Online Search Engines Help Lift Cover of Privacy
By Yuki Noguchi
Washington Post Staff Writer
Monday, February 9, 2004; Page A01
Sitting at his laptop, Chris O'Ferrell types a few words into the Google search engine and up pops a link to what appears to be a military document listing suspected Taliban and al Qaeda members, date of birth, place of birth, passport numbers and national identification numbers.
Another search yields a spreadsheet of names and credit card numbers.
"All search engines will get you this," O'Ferrell said, pointing to files of spoils he has found on the Internet: Medical records, bank account numbers, students' grades, and the docking locations of 804 U.S. Navy ships, submarines and destroyers.
And it is all legal, using the world's most powerful Internet search engine.

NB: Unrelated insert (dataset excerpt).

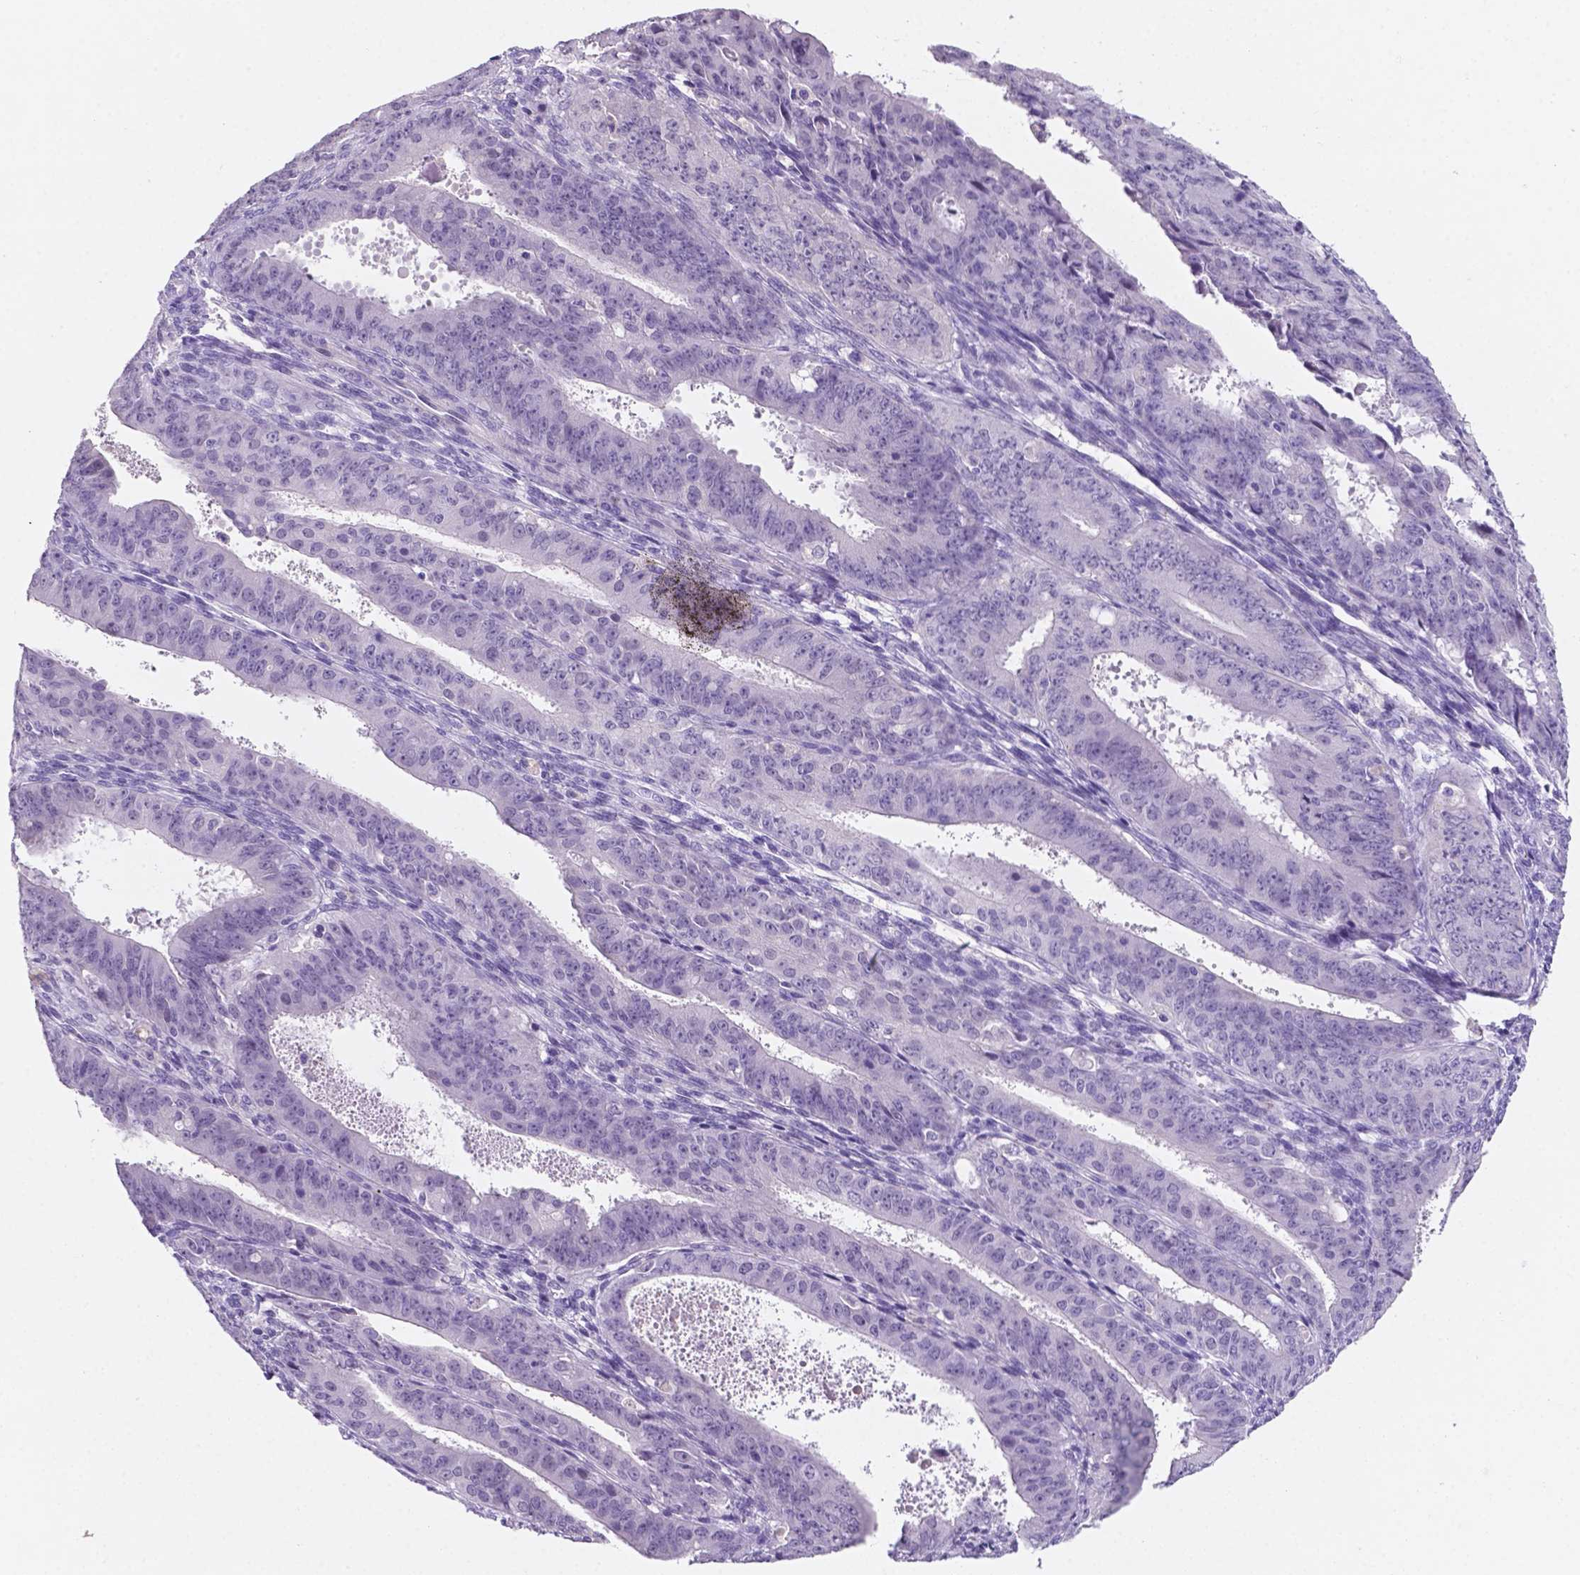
{"staining": {"intensity": "negative", "quantity": "none", "location": "none"}, "tissue": "ovarian cancer", "cell_type": "Tumor cells", "image_type": "cancer", "snomed": [{"axis": "morphology", "description": "Carcinoma, endometroid"}, {"axis": "topography", "description": "Ovary"}], "caption": "The immunohistochemistry (IHC) histopathology image has no significant positivity in tumor cells of endometroid carcinoma (ovarian) tissue. The staining is performed using DAB brown chromogen with nuclei counter-stained in using hematoxylin.", "gene": "EBLN2", "patient": {"sex": "female", "age": 42}}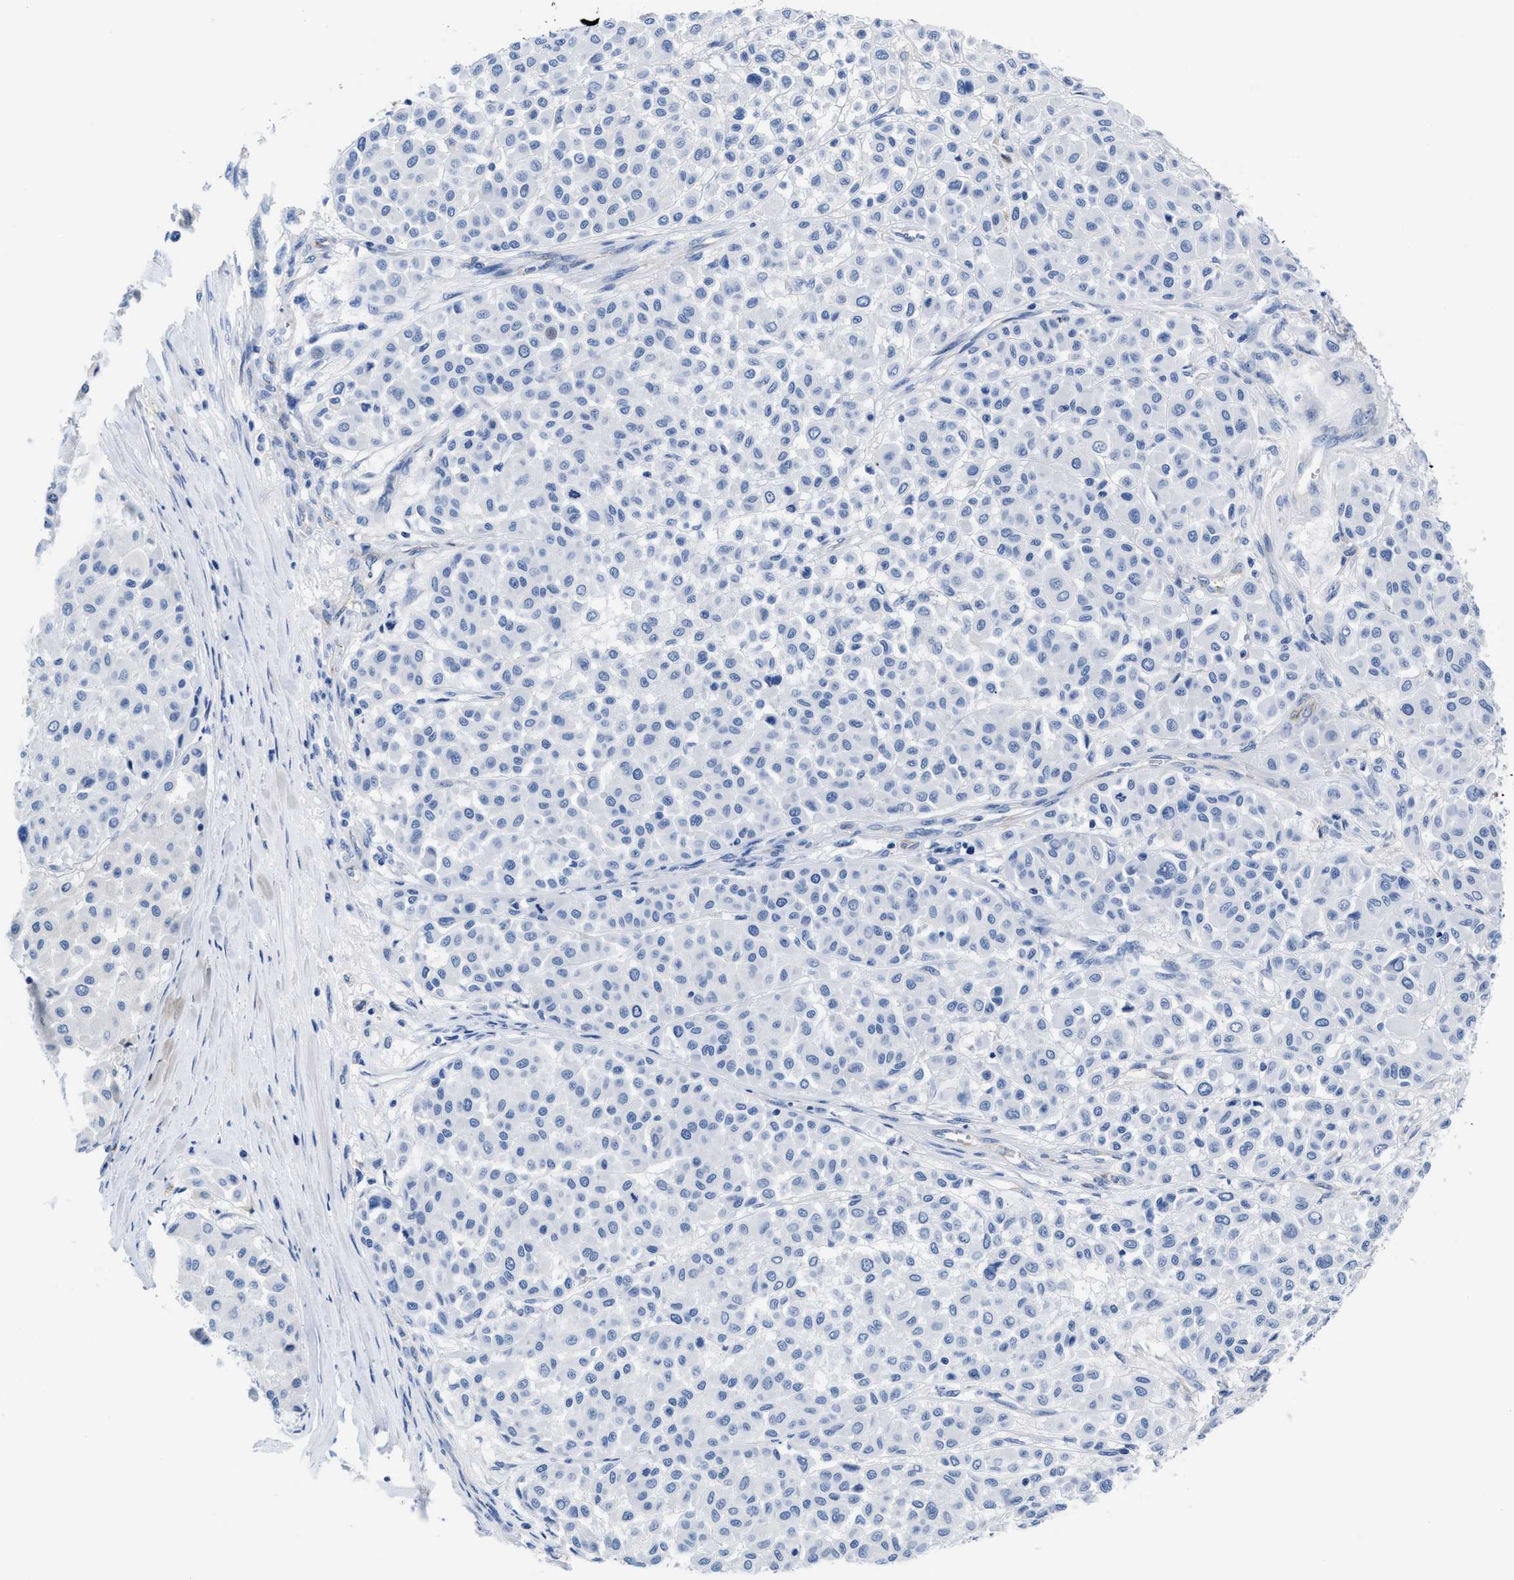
{"staining": {"intensity": "negative", "quantity": "none", "location": "none"}, "tissue": "melanoma", "cell_type": "Tumor cells", "image_type": "cancer", "snomed": [{"axis": "morphology", "description": "Malignant melanoma, Metastatic site"}, {"axis": "topography", "description": "Soft tissue"}], "caption": "This is an IHC histopathology image of human malignant melanoma (metastatic site). There is no staining in tumor cells.", "gene": "SLFN13", "patient": {"sex": "male", "age": 41}}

Cybersecurity experts say an increasing number of private or putatively secret documents are online in out-of-the-way corners of computers all over the globe, leaving the government, individuals, and companies vulnerable to security breaches. At some Web sites and various message groups, techno-hobbyists are even offering instructions on how to find sensitive documents using a relatively simple search. Though it does not technically trespass, the practice is sometimes called "Google hacking."
"There's a whole subculture that's doing this," said O'Ferrell, a long-time hacking expert and chief technology officer of Herndon-based security consultancy Netsec Inc.